You’d think that the Founders would have stated clearly and unequivocally that being free from general searches (the old right of the monarch to search his or her subjects at will) was a subset of a specific right to privacy in one’s personal affairs, but they didn’t think to specifically so state. In fact, a specific right to privacy didn’t become a major concern for the Supreme Court until well into the second century of the nation’s existence.
It wasn’t until the 1960s, the era of the Warren Court, that the idea of a specific right to privacy was seriously considered by the Court. Until then, most opinions dealing with the Fourth Amendment had turned on whether the searches of personal property were reasonable, as the Amendment’s express wording required. That wording, “The right of the people to be secure … against unreasonable searches and seizures,” precedes a second clause that reads, “no warrants shall issue, but upon probable cause …”
Taking the two clauses together, the Court in a series of cases, determined that the language identified an implicit right to privacy. The years since have been a struggle, however, as Court opinions have wavered between extending the right in favor of individuals and restricting it in favor of police investigations of criminal activity.
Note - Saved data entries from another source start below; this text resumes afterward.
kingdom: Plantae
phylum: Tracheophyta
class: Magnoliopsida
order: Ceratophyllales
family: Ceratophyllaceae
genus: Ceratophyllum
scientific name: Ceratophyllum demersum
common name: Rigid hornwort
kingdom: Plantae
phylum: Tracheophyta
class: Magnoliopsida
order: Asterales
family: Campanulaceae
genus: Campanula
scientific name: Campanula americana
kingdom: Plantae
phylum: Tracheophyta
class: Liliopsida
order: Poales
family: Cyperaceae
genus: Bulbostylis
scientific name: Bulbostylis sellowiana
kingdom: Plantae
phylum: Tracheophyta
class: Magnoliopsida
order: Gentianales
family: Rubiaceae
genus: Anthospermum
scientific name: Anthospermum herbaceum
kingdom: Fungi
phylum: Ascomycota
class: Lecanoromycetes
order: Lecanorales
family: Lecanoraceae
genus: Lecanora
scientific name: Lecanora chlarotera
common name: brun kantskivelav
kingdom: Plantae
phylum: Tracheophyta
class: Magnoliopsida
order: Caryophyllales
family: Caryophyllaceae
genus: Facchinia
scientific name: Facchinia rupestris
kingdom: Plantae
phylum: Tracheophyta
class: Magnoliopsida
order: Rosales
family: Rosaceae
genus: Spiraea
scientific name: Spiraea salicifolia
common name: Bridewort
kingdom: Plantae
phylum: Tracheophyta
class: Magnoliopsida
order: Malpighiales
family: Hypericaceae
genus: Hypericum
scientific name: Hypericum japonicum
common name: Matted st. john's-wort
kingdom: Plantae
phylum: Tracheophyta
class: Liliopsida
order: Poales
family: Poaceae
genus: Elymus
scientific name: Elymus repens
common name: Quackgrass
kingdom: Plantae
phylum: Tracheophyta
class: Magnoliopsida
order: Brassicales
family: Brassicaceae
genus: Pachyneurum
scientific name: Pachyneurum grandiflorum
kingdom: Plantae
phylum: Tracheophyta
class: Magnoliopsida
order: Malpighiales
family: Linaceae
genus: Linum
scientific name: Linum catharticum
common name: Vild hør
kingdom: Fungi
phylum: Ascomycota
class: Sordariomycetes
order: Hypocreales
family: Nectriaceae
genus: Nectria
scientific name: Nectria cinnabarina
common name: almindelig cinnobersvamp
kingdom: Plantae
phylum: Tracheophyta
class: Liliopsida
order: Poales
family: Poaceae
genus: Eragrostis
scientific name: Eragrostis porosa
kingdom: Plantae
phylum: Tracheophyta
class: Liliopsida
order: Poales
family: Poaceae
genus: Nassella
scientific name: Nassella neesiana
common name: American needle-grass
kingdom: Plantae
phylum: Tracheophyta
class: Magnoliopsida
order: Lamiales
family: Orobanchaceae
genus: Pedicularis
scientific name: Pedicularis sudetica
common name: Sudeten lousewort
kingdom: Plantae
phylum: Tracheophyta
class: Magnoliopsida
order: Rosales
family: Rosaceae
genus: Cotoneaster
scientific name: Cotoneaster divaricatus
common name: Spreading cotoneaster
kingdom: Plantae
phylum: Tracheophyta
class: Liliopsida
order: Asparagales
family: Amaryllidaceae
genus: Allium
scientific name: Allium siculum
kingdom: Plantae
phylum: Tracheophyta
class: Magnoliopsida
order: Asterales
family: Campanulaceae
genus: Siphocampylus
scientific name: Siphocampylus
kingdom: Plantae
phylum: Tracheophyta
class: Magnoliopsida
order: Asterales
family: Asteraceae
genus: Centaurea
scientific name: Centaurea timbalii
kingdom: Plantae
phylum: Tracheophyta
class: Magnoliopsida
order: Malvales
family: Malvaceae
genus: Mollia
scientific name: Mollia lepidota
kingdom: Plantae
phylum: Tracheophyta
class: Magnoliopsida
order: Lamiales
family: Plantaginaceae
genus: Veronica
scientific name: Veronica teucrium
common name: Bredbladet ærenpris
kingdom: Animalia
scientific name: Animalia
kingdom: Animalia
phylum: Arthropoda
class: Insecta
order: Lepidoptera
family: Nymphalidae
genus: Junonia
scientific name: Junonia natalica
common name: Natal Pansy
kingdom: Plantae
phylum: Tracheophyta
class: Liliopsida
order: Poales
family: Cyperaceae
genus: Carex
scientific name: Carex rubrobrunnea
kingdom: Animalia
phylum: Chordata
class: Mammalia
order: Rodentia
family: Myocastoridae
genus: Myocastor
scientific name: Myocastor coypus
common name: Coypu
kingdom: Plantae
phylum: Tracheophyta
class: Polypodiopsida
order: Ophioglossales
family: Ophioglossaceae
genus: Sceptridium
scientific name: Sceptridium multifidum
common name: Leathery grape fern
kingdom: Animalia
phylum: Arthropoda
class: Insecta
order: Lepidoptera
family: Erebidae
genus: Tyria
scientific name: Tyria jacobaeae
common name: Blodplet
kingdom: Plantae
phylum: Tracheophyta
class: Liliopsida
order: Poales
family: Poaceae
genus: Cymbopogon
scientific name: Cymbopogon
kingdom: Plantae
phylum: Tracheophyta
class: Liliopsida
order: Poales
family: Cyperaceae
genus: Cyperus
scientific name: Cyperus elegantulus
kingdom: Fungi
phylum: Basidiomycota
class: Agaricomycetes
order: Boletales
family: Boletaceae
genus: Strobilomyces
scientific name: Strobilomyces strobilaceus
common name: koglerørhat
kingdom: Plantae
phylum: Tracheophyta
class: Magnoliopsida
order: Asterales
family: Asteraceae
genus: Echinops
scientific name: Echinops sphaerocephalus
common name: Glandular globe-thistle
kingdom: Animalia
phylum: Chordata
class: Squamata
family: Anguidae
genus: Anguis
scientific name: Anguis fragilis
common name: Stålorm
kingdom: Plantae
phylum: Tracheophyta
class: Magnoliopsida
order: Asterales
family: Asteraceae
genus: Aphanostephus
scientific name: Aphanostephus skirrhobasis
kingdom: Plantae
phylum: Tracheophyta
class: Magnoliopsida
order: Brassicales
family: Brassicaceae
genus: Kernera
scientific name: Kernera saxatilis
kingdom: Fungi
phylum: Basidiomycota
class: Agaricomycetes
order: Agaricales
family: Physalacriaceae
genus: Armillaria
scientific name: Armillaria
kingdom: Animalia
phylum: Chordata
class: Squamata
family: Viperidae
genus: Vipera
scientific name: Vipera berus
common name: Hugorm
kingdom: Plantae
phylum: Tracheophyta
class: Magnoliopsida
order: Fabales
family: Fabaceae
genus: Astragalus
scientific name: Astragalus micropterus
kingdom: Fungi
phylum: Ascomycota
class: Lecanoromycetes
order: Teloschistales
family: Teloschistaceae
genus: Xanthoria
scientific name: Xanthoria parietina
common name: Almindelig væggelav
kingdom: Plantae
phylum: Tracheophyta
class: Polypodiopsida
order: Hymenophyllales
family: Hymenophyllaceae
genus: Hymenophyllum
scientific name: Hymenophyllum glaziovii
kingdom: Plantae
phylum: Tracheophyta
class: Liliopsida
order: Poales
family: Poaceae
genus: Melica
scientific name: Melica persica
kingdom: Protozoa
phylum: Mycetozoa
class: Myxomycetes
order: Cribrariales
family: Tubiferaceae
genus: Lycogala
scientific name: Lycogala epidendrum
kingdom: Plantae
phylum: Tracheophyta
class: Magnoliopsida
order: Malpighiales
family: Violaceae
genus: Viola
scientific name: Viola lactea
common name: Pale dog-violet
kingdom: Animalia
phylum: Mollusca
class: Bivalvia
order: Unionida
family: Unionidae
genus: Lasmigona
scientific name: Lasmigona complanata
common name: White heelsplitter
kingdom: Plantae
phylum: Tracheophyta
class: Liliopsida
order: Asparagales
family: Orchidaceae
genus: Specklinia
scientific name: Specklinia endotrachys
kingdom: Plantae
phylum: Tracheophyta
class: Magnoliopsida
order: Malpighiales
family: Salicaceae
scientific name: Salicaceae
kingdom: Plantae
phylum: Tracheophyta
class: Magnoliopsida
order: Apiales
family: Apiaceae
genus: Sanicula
At the same time, what may need to be recognized as private has changed as technological advances have occurred. Fifty years ago, the question was whether telephone calls could be intercepted without a warrant. The answer was a definitive no.
On the other hand, one exception allowed the contents of a briefcase to be searched if it was seized during a lawful arrest. That kind of warrantless search was permitted under a Court-created exception that allowed arresting police officers to search a circumscribed area incident to an arrest.
But technology kept putting new issues before the Court. Two years ago, it decided that placing a GPS tracking device on a car violated the car owner’s right to privacy because it would then allow the police to track wherever the driver of the car went 24/7. Too invasive of personal privacy, the Court declared.
The most recent technological advance has to be smart phones, those devices that almost everyone in modern American society has that store all kinds of personal information. So what if an arrested suspect is found (through a lawful search incident to the arrest) to be carrying a smart phone? Can the phone be searched without a warrant, as could a briefcase? Both could well contain personal information that would be private to the individual.
The Court considered such a case this year, and just last week it issued its decision. In a unanimous ruling (9-0), it held that such a search, revealing as it could all the information and personal history of the arrestee, would be in violation of the Fourth Amendment. Instead, the police would have to seek a warrant (from a neutral magistrate) by showing that they had probable cause to justify the search.
And so the Court now recognizes that a right never clearly stated to even exist in the Constitution does indeed exist as to items of personal property in this technologically advanced new millennium in which we live. Privacy in your smart phone is now constitutionally protected.
Ah, but don’t feel entirely secure with that last sentence, because if the Court’s “evolution” on the subject of privacy rights and what items are and are not protected by those rights proves anything, it is that the definition of individual privacy is subject to what the society reasonably accepts and expects to be private.
So, with that in mind, think about the advances in social media and how they might affect a future Court decision. What if, for example, Twitter and Facebook postings become so ubiquitous (if they aren’t already) that society’s reasonable expectation is that they are not private? And what, then, if not only what one posts but what one reads of other’s posts is not considered to be private? And what of Google searches that are already understood to be available to any company with a Google contract? Are they private? Should they be?
Are your Amazon purchases private? What about your Netflix orders? What about your e-mails and your texts? Yes, the Court has determined that the contents of a smart phone are constitutionally protected, but what if the specific contents themselves are understood to be unprotected?
What if, in other words, we, as a society, accept the loss of privacy in our personal interactions to such an extent that we no longer reasonably expect them to be private?
If it’s a little late for 1984, a dystopian new world may still be in our future.